Tuesday, June 26, 2012

Ancient Footskin

It happened on a Saturday in June, about 2:00pm, on a strawberry farm in Fairfax, Vermont.  Weston and I had been commissioned to help our friend Corbett scrape, chisel, and brush at an archaeological dig site he and some of his students have been working on for the last 2 years.  Corbett's girlfriend, Maggie, and their dog Josie had come along too. They had found three fire pits among fields of Swiss chard and romaine, buried 2 feet below the worked soil.  They knew the pits belonged to the Abenaki tribes, and they knew the last of the coals of the fires had gone out nearly 2,000 years ago, right around the turn of the first millennium.

* * *

Exercise set:
**a)** Summarize the blog post about the archaeological dig in two sentences.
**b)** In the records, rewrite the part that opens with the first line and closes with the line containing "The Nurburgring", changing "Moderators" to "Staff" and leaving everything else as it is.

Listed records:
* * *

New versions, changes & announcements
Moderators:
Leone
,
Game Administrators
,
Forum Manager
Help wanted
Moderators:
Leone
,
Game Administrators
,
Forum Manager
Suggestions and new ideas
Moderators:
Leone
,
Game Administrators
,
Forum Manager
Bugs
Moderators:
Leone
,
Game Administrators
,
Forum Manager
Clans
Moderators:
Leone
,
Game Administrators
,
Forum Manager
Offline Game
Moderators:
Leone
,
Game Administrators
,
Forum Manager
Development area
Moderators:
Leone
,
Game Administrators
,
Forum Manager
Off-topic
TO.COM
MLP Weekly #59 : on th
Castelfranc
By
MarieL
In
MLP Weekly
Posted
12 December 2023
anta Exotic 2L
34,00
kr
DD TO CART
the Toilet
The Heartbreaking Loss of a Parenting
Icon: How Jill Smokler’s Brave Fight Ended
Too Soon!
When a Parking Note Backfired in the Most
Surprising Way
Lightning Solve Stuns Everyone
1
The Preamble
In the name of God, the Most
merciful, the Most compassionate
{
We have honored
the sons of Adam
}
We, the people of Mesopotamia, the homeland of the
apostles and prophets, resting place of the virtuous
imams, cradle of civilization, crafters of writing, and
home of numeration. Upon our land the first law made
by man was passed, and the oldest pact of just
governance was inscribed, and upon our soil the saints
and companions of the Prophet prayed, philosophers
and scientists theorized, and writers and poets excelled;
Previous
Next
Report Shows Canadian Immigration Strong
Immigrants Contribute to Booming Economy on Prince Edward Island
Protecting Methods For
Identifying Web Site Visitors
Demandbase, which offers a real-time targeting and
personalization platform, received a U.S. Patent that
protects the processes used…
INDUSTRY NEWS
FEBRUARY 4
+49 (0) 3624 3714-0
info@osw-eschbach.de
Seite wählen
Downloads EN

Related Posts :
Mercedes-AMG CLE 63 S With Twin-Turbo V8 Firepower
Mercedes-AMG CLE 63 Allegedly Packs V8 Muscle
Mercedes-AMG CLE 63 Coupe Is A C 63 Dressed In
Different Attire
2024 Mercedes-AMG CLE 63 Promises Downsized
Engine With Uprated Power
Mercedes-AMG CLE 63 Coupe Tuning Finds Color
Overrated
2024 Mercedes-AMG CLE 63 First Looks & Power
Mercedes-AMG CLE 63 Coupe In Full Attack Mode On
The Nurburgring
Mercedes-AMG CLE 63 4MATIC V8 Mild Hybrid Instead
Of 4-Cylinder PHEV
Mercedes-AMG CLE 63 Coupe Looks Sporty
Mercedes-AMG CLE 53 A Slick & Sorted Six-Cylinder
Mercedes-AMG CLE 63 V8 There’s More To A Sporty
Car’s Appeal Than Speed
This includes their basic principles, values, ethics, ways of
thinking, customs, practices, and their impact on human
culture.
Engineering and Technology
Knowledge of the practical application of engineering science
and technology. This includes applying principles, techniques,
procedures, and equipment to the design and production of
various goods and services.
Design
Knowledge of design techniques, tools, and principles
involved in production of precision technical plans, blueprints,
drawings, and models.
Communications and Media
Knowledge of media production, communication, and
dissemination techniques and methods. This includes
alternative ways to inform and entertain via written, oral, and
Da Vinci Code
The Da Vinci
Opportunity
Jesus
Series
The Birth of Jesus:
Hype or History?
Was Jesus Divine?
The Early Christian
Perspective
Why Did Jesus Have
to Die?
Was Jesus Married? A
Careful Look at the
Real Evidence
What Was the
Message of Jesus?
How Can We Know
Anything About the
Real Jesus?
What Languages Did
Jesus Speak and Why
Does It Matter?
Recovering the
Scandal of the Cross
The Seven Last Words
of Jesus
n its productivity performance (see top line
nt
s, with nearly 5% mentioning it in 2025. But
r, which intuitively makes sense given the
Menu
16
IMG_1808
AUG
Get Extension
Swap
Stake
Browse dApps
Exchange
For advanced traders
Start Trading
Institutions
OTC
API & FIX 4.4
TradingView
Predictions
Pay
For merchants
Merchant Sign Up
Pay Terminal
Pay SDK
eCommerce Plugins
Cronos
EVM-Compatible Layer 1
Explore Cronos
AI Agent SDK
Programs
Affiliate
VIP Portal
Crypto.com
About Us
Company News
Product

* * *

Responses by item number:
**a)** On a Saturday in June, the narrator and Weston helped their friend Corbett scrape, chisel and brush at an archaeological dig site on a strawberry farm in Fairfax, Vermont, where he and some of his students had been working for two years. They had found three fire pits belonging to the Abenaki tribes, buried 2 feet below the worked soil, whose last coals went out nearly 2,000 years ago.

**b)**
New versions, changes & announcements
Staff:
Leone
,
Game Administrators
,
Forum Manager
Help wanted
Staff:
Leone
,
Game Administrators
,
Forum Manager
Suggestions and new ideas
Staff:
Leone
,
Game Administrators
,
Forum Manager
Bugs
Staff:
Leone
,
Game Administrators
,
Forum Manager
Clans
Staff:
Leone
,
Game Administrators
,
Forum Manager
Offline Game
Staff:
Leone
,
Game Administrators
,
Forum Manager
Development area
Staff:
Leone
,
Game Administrators
,
Forum Manager
Off-topic
TO.COM
MLP Weekly #59 : on th
Castelfranc
By
MarieL
In
MLP Weekly
Posted
12 December 2023
anta Exotic 2L
34,00
kr
DD TO CART
the Toilet
The Heartbreaking Loss of a Parenting
Icon: How Jill Smokler’s Brave Fight Ended
Too Soon!
When a Parking Note Backfired in the Most
Surprising Way
Lightning Solve Stuns Everyone
1
The Preamble
In the name of God, the Most
merciful, the Most compassionate
{
We have honored
the sons of Adam
}
We, the people of Mesopotamia, the homeland of the
apostles and prophets, resting place of the virtuous
imams, cradle of civilization, crafters of writing, and
home of numeration. Upon our land the first law made
by man was passed, and the oldest pact of just
governance was inscribed, and upon our soil the saints
and companions of the Prophet prayed, philosophers
and scientists theorized, and writers and poets excelled;
Previous
Next
Report Shows Canadian Immigration Strong
Immigrants Contribute to Booming Economy on Prince Edward Island
Protecting Methods For
Identifying Web Site Visitors
Demandbase, which offers a real-time targeting and
personalization platform, received a U.S. Patent that
protects the processes used…
INDUSTRY NEWS
FEBRUARY 4
+49 (0) 3624 3714-0
info@osw-eschbach.de
Seite wählen
Downloads EN

Related Posts :
Mercedes-AMG CLE 63 S With Twin-Turbo V8 Firepower
Mercedes-AMG CLE 63 Allegedly Packs V8 Muscle
Mercedes-AMG CLE 63 Coupe Is A C 63 Dressed In
Different Attire
2024 Mercedes-AMG CLE 63 Promises Downsized
Engine With Uprated Power
Mercedes-AMG CLE 63 Coupe Tuning Finds Color
Overrated
2024 Mercedes-AMG CLE 63 First Looks & Power
Mercedes-AMG CLE 63 Coupe In Full Attack Mode On
The Nurburgring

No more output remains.